Что, если средство не подействует? Или произойдет худшее — оно вызовет такое сильное кровотечение, что я умру. Это могло погубить его карьеру, всю жизнь. Я отправила его на футбол. Он сделал вид, что не хочет идти, но я настояла. В конце концов он обрадовался моей настойчивости и ушел.
Боль появилась перед самым началом игры. Я слышала музыку, крики; к стадиону, сигналя, съезжались автомобили. Я решила, что коль скоро боли начались, все быстро завершится. Однако я ошиблась. Боль не проходила. Она постепенно усиливалась. Из окна доносились радостные возгласы, взрывы ликования.
Через некоторое время я спросила себя: «Почему он не здесь? Он должен был остаться, что бы я ни говорила». Когда боль усилилась, я сказала себе: «Этот goy! Вот почему он ушел! Он — goy, и ему нет дела до моих страданий!» Меня охватила ненависть к нему. Я забыла о том, что он испугался не меньше моего, что он хотел остаться, что сама отправила его. Я ненавидела Джона. Обвиняла его в том, что он — goy.
Затем это началось. Кровотечение. Я думала, что обрадуюсь, увидев кровь, но она испугала меня. Я подумала, что умру.
Зажав полотенце между ног, чтобы остановить кровь, я легла в ванной на пол; я боялась смерти и звала ее. В дверь постучали. Кто-то произнес мое имя. Я решила, что это Джон. «Он вернулся! Вернулся!» — подумала я. Значит, он не такой уж и goy. Но дверь была заперта изнутри. Я собралась с силами и подошла к двери, чтобы открыть ее. Там стоял не Джон, а мой отец.

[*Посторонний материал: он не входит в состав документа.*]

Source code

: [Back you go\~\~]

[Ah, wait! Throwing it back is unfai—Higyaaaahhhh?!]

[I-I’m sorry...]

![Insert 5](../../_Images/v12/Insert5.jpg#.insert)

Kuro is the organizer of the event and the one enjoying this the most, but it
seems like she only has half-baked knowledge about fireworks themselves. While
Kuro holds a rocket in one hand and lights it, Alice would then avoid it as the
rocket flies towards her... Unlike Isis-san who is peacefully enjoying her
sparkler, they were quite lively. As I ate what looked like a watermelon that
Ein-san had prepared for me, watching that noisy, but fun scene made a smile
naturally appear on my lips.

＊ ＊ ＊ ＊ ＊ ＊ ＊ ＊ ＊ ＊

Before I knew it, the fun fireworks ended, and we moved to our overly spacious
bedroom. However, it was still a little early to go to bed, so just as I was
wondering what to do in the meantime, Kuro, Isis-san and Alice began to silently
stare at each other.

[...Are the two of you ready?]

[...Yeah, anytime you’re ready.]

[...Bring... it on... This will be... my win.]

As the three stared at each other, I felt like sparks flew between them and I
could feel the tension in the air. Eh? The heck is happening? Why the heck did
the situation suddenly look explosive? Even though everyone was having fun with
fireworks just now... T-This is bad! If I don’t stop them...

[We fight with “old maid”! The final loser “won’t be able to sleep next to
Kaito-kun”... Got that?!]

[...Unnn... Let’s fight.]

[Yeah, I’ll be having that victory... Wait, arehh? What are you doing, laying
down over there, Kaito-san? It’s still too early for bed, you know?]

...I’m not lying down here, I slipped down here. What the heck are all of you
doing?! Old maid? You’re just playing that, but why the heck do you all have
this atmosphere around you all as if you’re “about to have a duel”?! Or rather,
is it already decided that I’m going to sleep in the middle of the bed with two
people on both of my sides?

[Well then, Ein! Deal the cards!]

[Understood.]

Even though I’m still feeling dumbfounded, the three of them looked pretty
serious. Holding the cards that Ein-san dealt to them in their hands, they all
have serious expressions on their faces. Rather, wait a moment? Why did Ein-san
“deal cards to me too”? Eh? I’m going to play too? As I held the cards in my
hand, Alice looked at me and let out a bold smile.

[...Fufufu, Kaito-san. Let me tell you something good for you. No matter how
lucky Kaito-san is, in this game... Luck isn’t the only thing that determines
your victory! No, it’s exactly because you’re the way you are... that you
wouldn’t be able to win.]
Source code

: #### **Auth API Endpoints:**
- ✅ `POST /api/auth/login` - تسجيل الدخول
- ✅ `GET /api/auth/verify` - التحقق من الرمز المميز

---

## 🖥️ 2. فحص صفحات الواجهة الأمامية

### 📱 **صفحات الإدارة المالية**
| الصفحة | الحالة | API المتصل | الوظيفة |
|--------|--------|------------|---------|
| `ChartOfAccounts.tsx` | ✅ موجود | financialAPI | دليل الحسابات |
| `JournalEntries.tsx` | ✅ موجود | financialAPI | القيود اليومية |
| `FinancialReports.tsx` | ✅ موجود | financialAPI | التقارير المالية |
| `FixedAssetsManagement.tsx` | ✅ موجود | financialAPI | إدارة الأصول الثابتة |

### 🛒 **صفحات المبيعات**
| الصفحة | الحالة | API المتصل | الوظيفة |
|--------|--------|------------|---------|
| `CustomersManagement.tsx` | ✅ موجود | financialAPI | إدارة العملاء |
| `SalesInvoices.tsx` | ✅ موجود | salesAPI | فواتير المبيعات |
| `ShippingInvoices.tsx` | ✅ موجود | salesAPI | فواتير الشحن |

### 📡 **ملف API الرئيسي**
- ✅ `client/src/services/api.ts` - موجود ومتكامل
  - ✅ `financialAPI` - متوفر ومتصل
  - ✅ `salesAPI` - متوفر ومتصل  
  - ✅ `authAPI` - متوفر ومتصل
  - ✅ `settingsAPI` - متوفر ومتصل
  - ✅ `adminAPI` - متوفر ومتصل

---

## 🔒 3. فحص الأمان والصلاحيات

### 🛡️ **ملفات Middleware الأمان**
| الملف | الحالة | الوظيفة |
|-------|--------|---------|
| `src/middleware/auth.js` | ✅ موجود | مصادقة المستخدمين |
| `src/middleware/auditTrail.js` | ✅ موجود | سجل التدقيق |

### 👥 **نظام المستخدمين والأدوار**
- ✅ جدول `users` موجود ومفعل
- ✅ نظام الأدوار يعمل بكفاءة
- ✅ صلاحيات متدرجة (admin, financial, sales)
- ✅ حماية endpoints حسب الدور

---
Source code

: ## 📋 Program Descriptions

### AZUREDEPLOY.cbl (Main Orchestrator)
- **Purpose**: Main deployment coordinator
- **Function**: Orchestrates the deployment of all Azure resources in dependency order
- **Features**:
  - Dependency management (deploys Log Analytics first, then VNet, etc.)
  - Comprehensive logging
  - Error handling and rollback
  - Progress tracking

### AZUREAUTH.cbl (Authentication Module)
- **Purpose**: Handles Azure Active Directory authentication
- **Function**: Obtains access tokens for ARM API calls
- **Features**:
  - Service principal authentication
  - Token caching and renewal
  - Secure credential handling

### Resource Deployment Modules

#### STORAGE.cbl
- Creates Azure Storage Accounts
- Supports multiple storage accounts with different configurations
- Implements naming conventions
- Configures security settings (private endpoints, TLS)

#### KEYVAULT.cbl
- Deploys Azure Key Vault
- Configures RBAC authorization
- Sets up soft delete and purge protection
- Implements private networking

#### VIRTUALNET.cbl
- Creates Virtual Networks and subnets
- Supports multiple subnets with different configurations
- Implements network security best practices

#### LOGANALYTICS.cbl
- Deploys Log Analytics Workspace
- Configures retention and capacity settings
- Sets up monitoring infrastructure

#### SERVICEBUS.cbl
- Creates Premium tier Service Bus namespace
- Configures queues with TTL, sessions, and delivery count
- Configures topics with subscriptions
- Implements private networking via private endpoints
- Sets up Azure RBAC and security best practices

Меня охватил стыд, но я испытала облегчение. Закричала: «Папа!» Больше я могла ничего не говорить. Он знал. Знал все. Он набросил мне на плечи свое пальто и повел по лестнице вниз к машине. Отвез меня к врачу, который был его другом. Там доделали то, что не успела сделать спорынья. Через несколько часов боль и опасность исчезли. Все время папа находился рядом со мной.
Днем в воскресенье ему разрешили забрать меня домой. В машине он не обмолвился о случившемся. Он не был рассерженным, враждебным. Он молча управлял автомобилем. Иногда убирал руку с руля и похлопывал ею по моей руке. Лишь когда мы свернули на нашу улицу, он произнес: «Мы ничего не скажем маме».
Шарлен помолчала.
— Я не могу снова причинить человеку такую боль, даже если бы он не был моим отцом.
Джеф крепко сжал ее руку.
— У нас такого не случится.
— Это было бы хуже, — сказала она. — Выйти замуж за обыкновенного goy — это уже достаточно плохо. Но за знаменитость?
— Мне нужна такая женщина, как ты. Способная любить меня. Нуждающаяся во мне. Я тебе нужен. Я вижу это.
Слезы в ее глазах подтвердили его правоту.
— Что ты скажешь?
Она печально покачала головой.
— Как ты поступишь?
— Думаю, появится какой-нибудь симпатичный еврейский врач или юрист, который сам будет преуспевать к тому времени, когда он женится на дочери Мо Рашбаума.
— И это на всю жизнь?
— Многие не имеют и этого. Я получу дом, мужа.
— А дети? — спросил Джеф.
— Мы возьмем малыша из приюта, — тихо ответила она. — Это доктор не смог исправить.
Он взял ее за руку, привлек к себе.
— Такая красивая девушка, как ты, должна иметь дочерей, много дочерей.
— У меня их не будет, — грустно сказала она.
Он обнял ее, но она освободилась и сказала:
— Тебе следует вернуться. Уже время обеда.
Он понял, что спорить бесполезно.
— Завтра?
— Я должна проявить твердость и отказаться от тебя. Но хорошо — завтра. И каждый день, пока ты здесь.
Он даже в темноте увидел улыбку на ее лице.
— Теперь ты знаешь — когда я влюбляюсь, я становлюсь беззащитной.
Джеф поцеловал Шарлен. Уходя, он снова почувствовал, что она нужна ему.
Оставшись одна, Шарлен опустилась на большую кровать, на которой они занимались любовью, и заплакала. Она не пошла обедать, не попросила принести еду в коттедж. Она просто сидела в темноте и плакала. Потом она заснула, не раскрывая постель.
Это продолжалось шесть дней. Они играли в теннис. Потом расходились в разные стороны, чтобы встретиться в коттедже.
Он не уставал от Шарлен, что говорило ему о многом. Прежде все его бурные романы быстро теряли яркость. Но каждое свидание с Шарлен становилось новым приключением. Джеф начал появляться в клубе все раньше и раньше.